Era o começo de um conto que eu escrevia.
Mas aí coisas estranhas começaram a me vir à cabeça.
Filé mignon, por exemplo.
Martelo de carne.
Comecei a fazer associações estranhas, a lembrar de trocadilhos imbecis.
Achei de mau gosto.
Interrompi a história.
Quando eu parar de rir e recuperar a vergonha, volto ao texto.

***

Eu já estou começando a achar graça nas coisas.
É onde mora o perigo.

***

Madame 1 gasta as tardes (e o $ alheio) fazendo compras pela internet em uma espécie de "leilão virtual" de artigos exclusivos de griffe.
Madame 2 passa os dias entre compras, passeios e vinhos em boas pastagens.
Tudo muito adequado e pertinente.
Nas horas vagas, ambas também se dedicam a outras atividades menos glamurosas.

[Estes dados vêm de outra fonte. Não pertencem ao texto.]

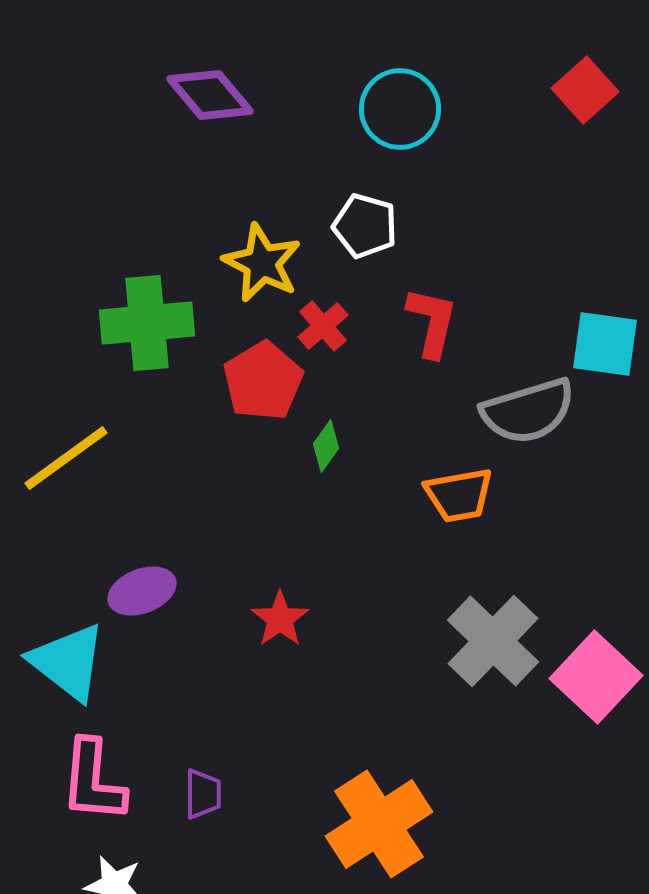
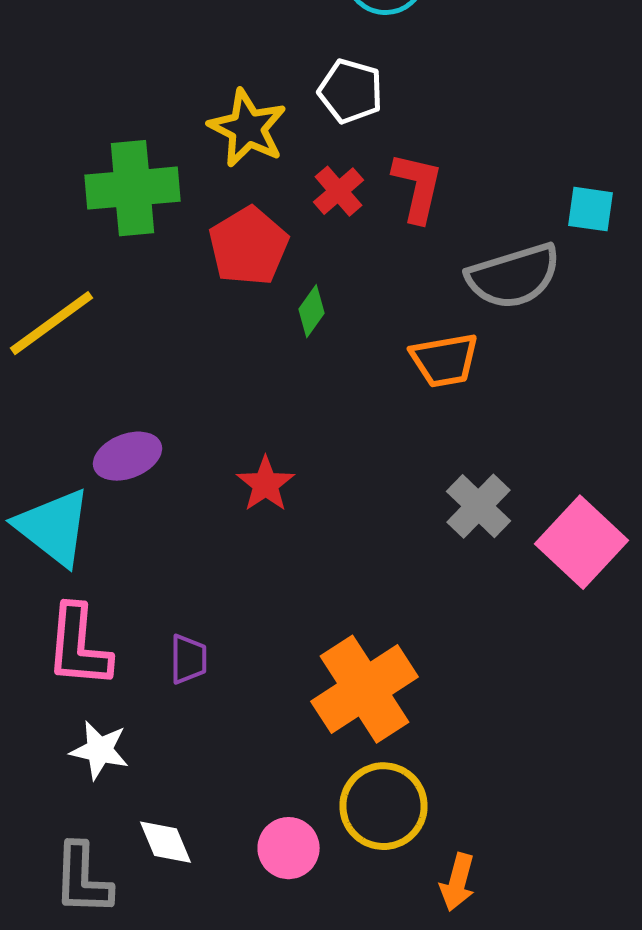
red cross: (323, 326) -> (338, 191), moved
cyan square: (605, 344) -> (590, 209), size x0.7
gray cross: (493, 641) -> (478, 506), size x0.7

Eu fui ali na farmácia comprar remédios e artigos de higiene, e depois no hortifruti comprar jiló para a Ave e damascos.
Cada um tem a vida que deve.

***

Falando na Ave, poucos meses depois de se tornar minha hóspede, ela já assumiu a personalidade de seus anfitriões.
De manhãzinha, é mal humorada e taciturna, não gosta de papo.
Abre as asas, o bico, e faz cre-cre-cre resmungando se insistimos num bom dia.
Depois, lá pelas seis e pouco da manhã, desanda a cantar.
E aí é assim o dia inteiro.
E é do contra: quando está frio, resolve tomar banhos demorados na banheirinha.
Quando está calor, não.
À noite, se esquecemos a luz da cozinha e da área acesa, fica piando (é um "pio" determinado, expressivo, só para o assunto "luz acesa, quero dormir!") até apagarmos a luz.
Daí fica quieta e dorme.
Quando a folha de alface cai da gaiola, é outro pio insistente (um "pio" determinado, expressivo, só para o assunto "folha de alface caiu; vem aqui prendê-la de novo na gaiola!").
Daí fica quieta e come.

Eu me divirto.
Aliás, eu me divirto com pouco mesmo.